Disco Rayado-Broken Record
Multimedia installation
by Joan Belmar
Disco Rayado—a scratched or broken record—refers to history trapped in repetition, replaying conflicts with altered surfaces but familiar structures. This installation draws a line between past and present, using war as a recurring image rather than a resolved event.
Conceived as an immersive environment, the work combines large-scale paintings (approximately 120 inches), subdued lighting, an obsolete record player illuminated by red light, and transparent layers derived from the artist’s printmaking process. These elements are informed by music, literature, and cinema—media that shape how violence is remembered, aestheticized, and transmitted.
A fragmented semicircle at eye level reinterprets Leonardo da Vinci’s The Battle of Anghiari (1504–1505), an unfinished Renaissance depiction of combat. Horses and figures collide in a dense choreography of force and resistance. This historic image becomes a framework through which contemporary conflict is viewed, suggesting continuity between early representations of war and today’s mediated violence.

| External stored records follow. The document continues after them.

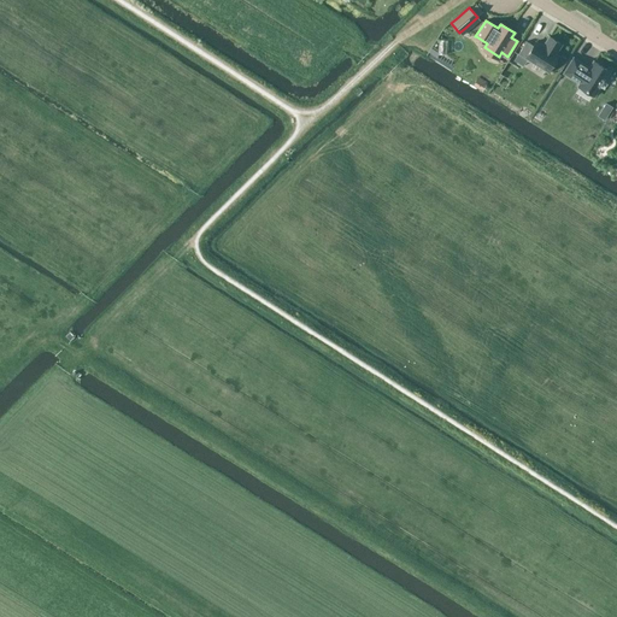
[(562,43),(550,36),(542,46),(535,41),(533,45),(527,41),(518,53),(526,57),(547,71),(558,56),(556,53),(562,43)]
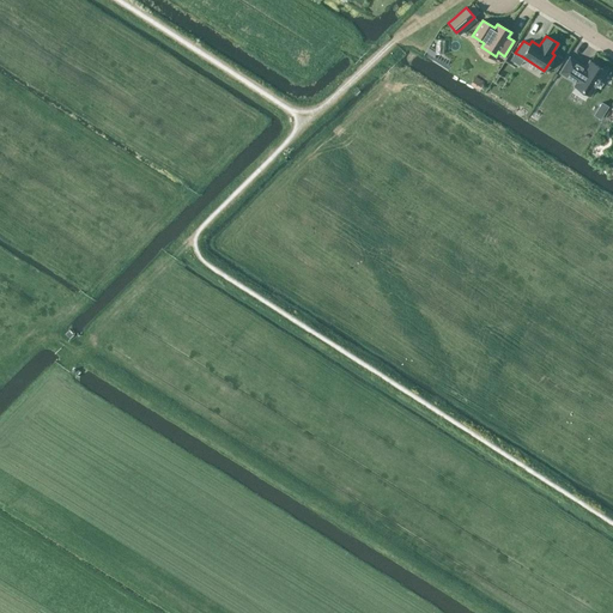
[(586,67),(570,58),(560,72),(576,83),(575,85),(590,95),(605,71),(590,61),(586,67)]
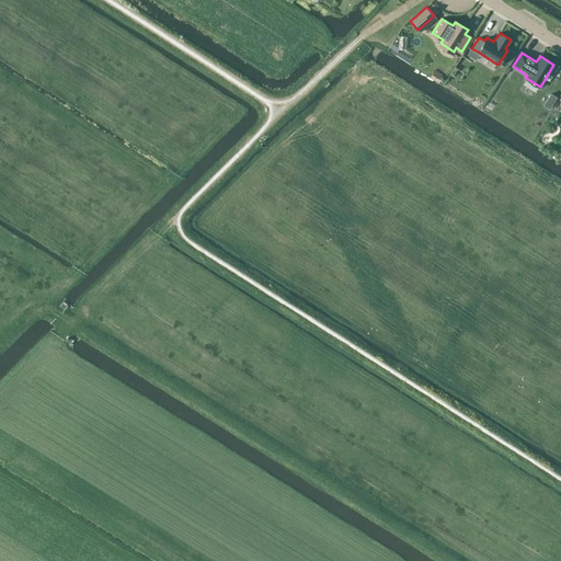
[(552,93),(545,104),(550,107),(558,96),(552,93)]
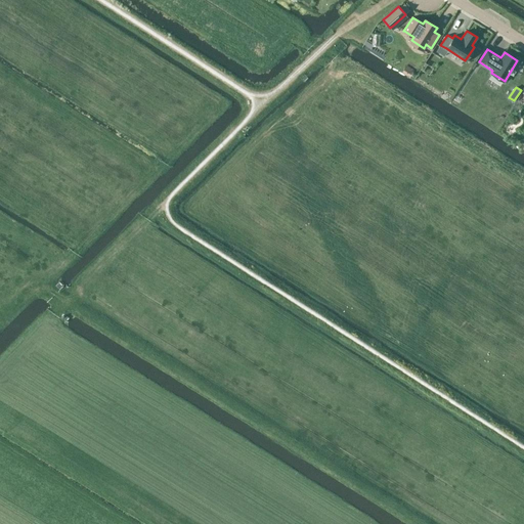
All buildings are outlined.
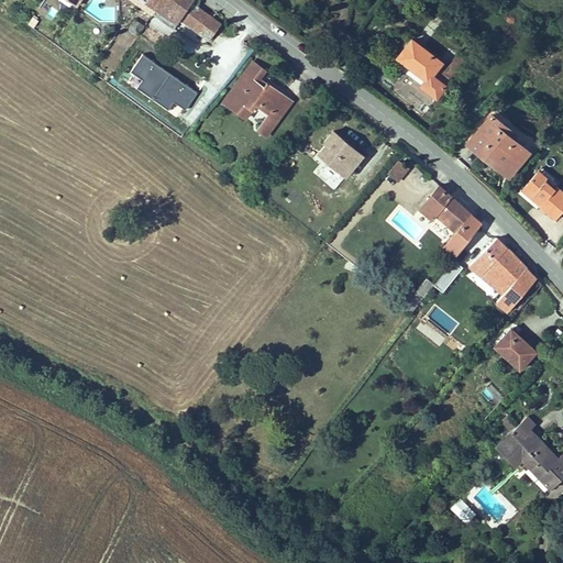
[(139,0),(159,15),(170,0),(139,0)]
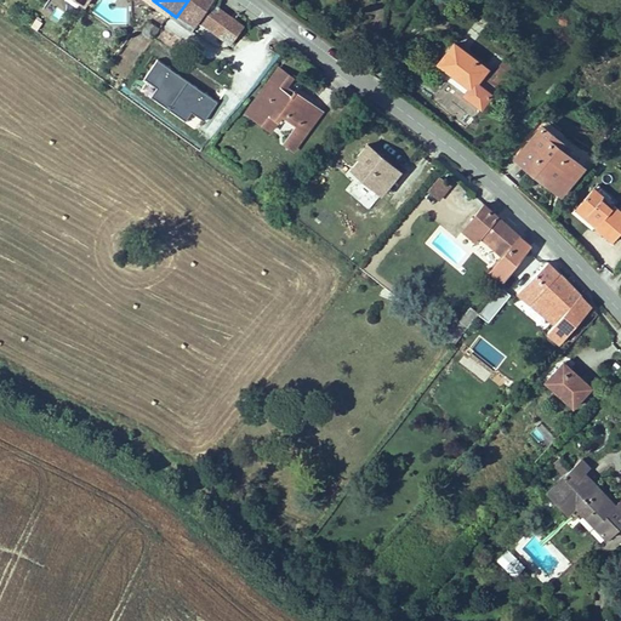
[(142,29),(153,38),(159,29),(148,21),(142,29)]
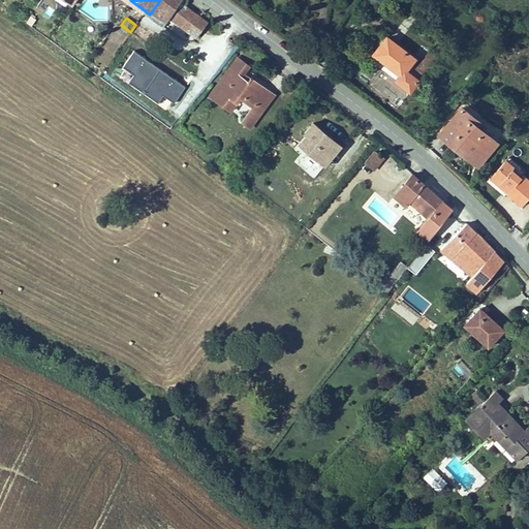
[(422,51),(392,32),(379,51),(406,68),(402,73),(417,84),(426,71),(414,64),(422,51)]
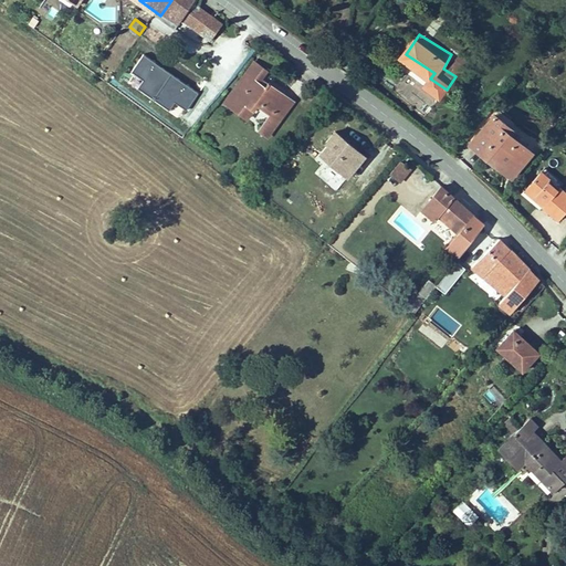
[(464,62),(451,54),(443,69),(456,76),(464,62)]
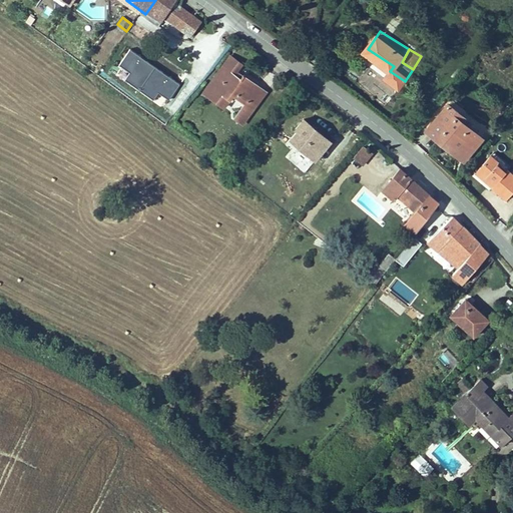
[(122,71),(118,77),(153,100),(157,94),(168,101),(180,85),(129,50),(117,67),(122,71)]
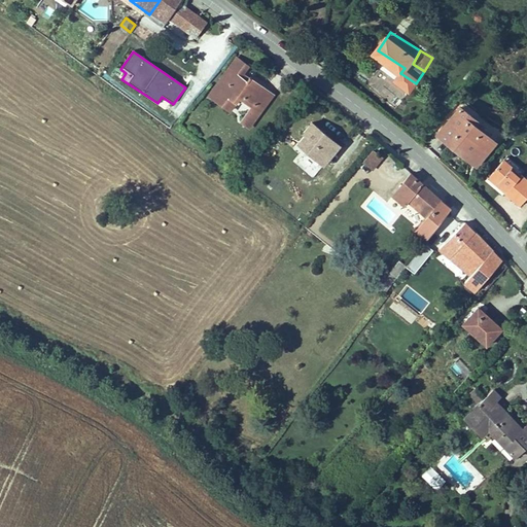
[(214,67),(224,73),(232,62),(218,54),(195,88),(214,99),(219,91),(207,82),(214,67)]
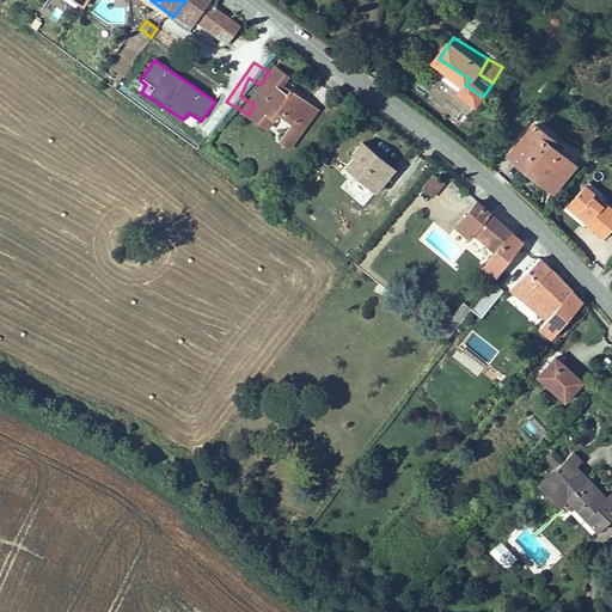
[(295,97),(270,83),(267,87),(261,85),(249,78),(240,96),(255,105),(257,102),(270,109),(262,126),(276,134),(295,97)]
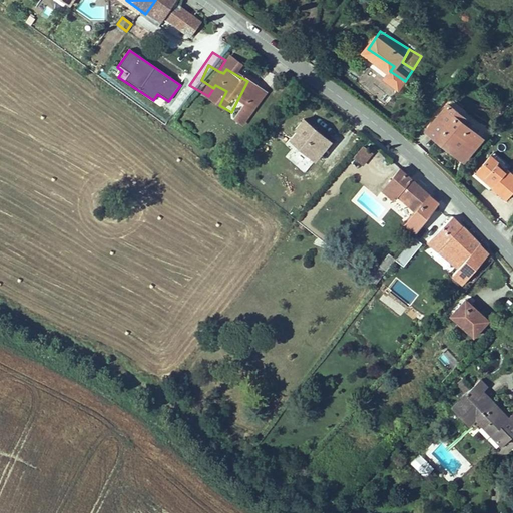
[(462,114),(467,108),(456,100),(436,129),(474,156),(490,133),(477,125),(462,114)]
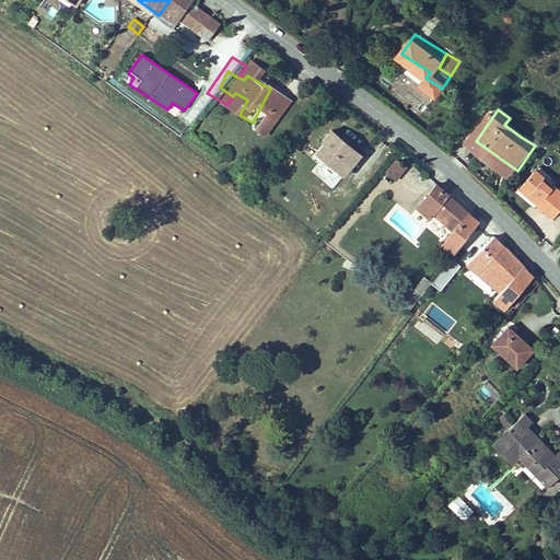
[(526,130),(510,118),(504,125),(521,137),(526,130)]
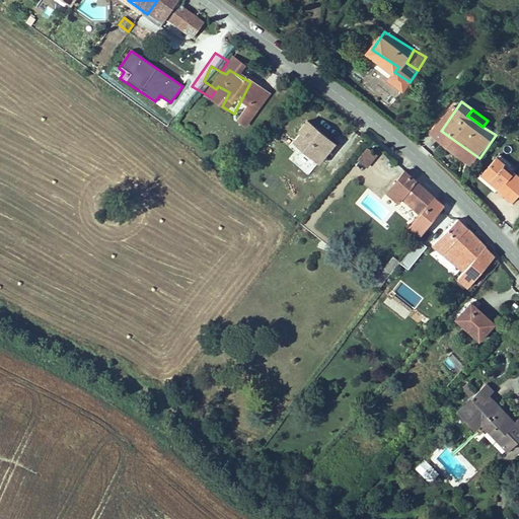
[(336,145),(306,121),(296,133),(298,136),(291,144),(317,166),(336,145)]
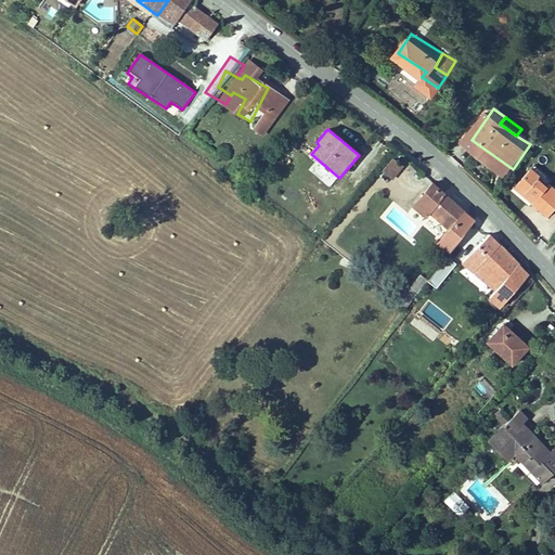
[(382,172),(392,180),(403,166),(391,158),(382,172)]
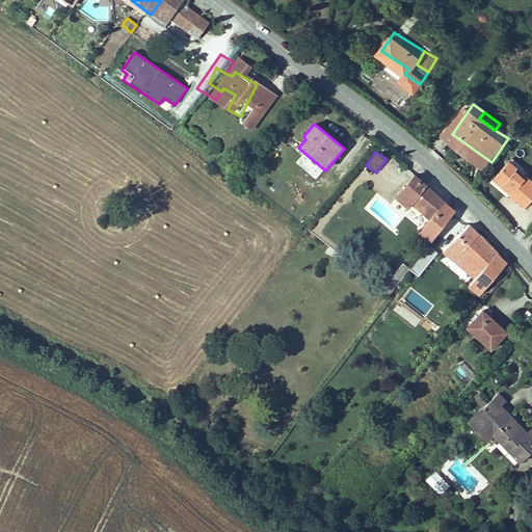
[(531,167),(519,159),(515,163),(530,175),(531,171),(531,167)]
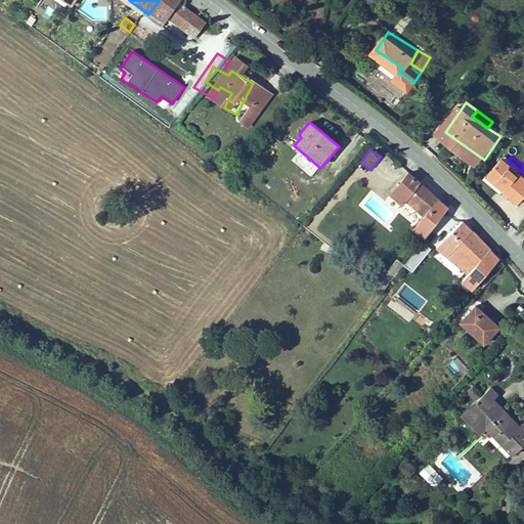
[(392,160),(379,175),(412,206),(424,195),(419,190),(422,186),(392,160)]
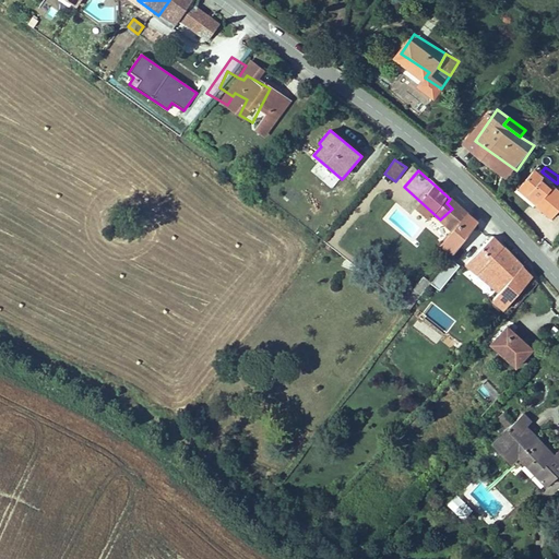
[(558,183),(557,183),(542,171),(528,191),(545,202),(543,206),(557,217),(558,214),(558,183)]
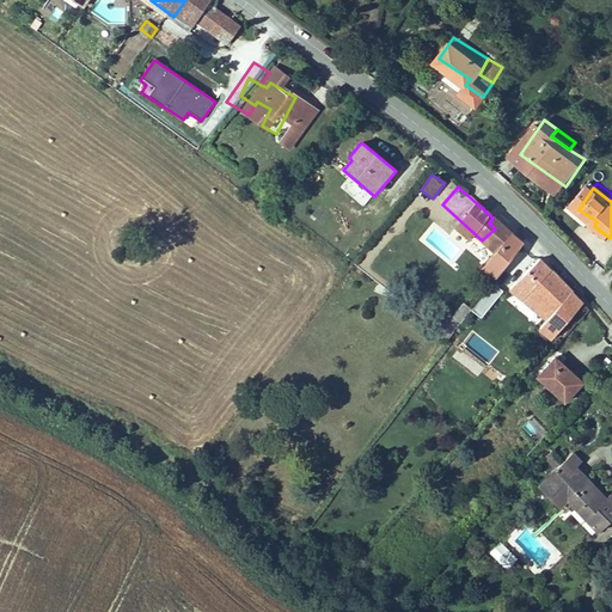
[(597,221),(579,209),(573,218),(591,230),(594,226),(597,221)]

Joan Belmar is a Chilean-born artist whose practice spans painting, collage, and three-dimensional surface construction. He began his professional career in Spain before relocating to Washington, D.C., where he later became a U.S. citizen. Belmar is best known for his distinctive three-dimensional painting technique, which integrates painted and untreated Mylar and paper elements arranged in circular and curvilinear forms. These layered compositions create shifting transparencies that respond to light, movement, and the viewer’s position.
His work has been widely exhibited and is included in public and private collections in the United States and abroad. Belmar has received numerous awards and grants recognizing his contribution to contemporary visual art.